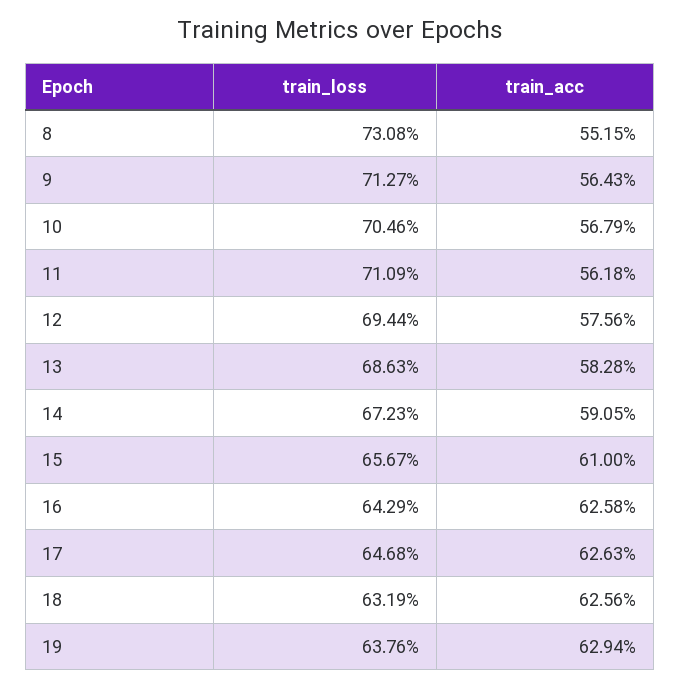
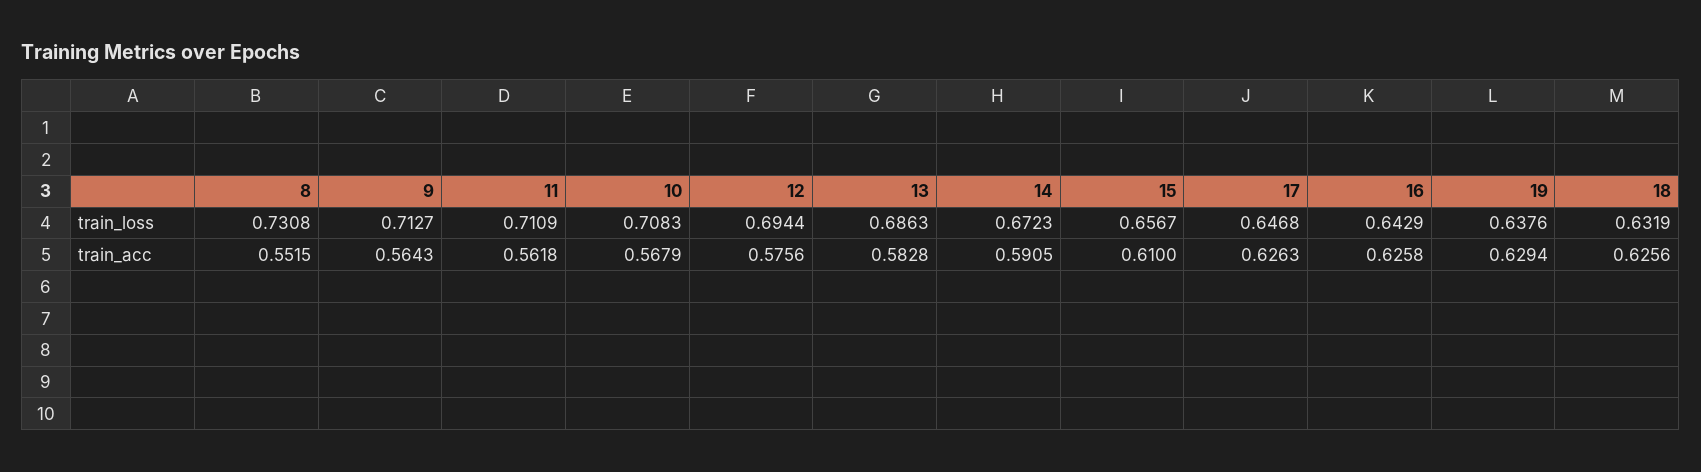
  {
    "train_loss": {
      "8": 0.7308,
      "9": 0.7127,
-     "10": 0.7046,
+     "10": 0.7083,
      "11": 0.7109,
      "12": 0.6944,
      "13": 0.6863,
      "14": 0.6723,
      "15": 0.6567,
      "16": 0.6429,
      "17": 0.6468,
      "18": 0.6319,
      "19": 0.6376
    },
    "train_acc": {
      "8": 0.5515,
      "9": 0.5643,
      "10": 0.5679,
      "11": 0.5618,
      "12": 0.5756,
      "13": 0.5828,
      "14": 0.5905,
      "15": 0.61,
      "16": 0.6258,
      "17": 0.6263,
      "18": 0.6256,
      "19": 0.6294
    }
  }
::::::
EXERCISE INSTRUCTIONS:
Every line of the data above should be quoted exactly. Omit the pictures.

WRITTEN RESPONSE:
  {
    "train_loss": {
      "8": 0.7308,
      "9": 0.7127,
-     "10": 0.7046,
+     "10": 0.7083,
      "11": 0.7109,
      "12": 0.6944,
      "13": 0.6863,
      "14": 0.6723,
      "15": 0.6567,
      "16": 0.6429,
      "17": 0.6468,
      "18": 0.6319,
      "19": 0.6376
    },
    "train_acc": {
      "8": 0.5515,
      "9": 0.5643,
      "10": 0.5679,
      "11": 0.5618,
      "12": 0.5756,
      "13": 0.5828,
      "14": 0.5905,
      "15": 0.61,
      "16": 0.6258,
      "17": 0.6263,
      "18": 0.6256,
      "19": 0.6294
    }
  }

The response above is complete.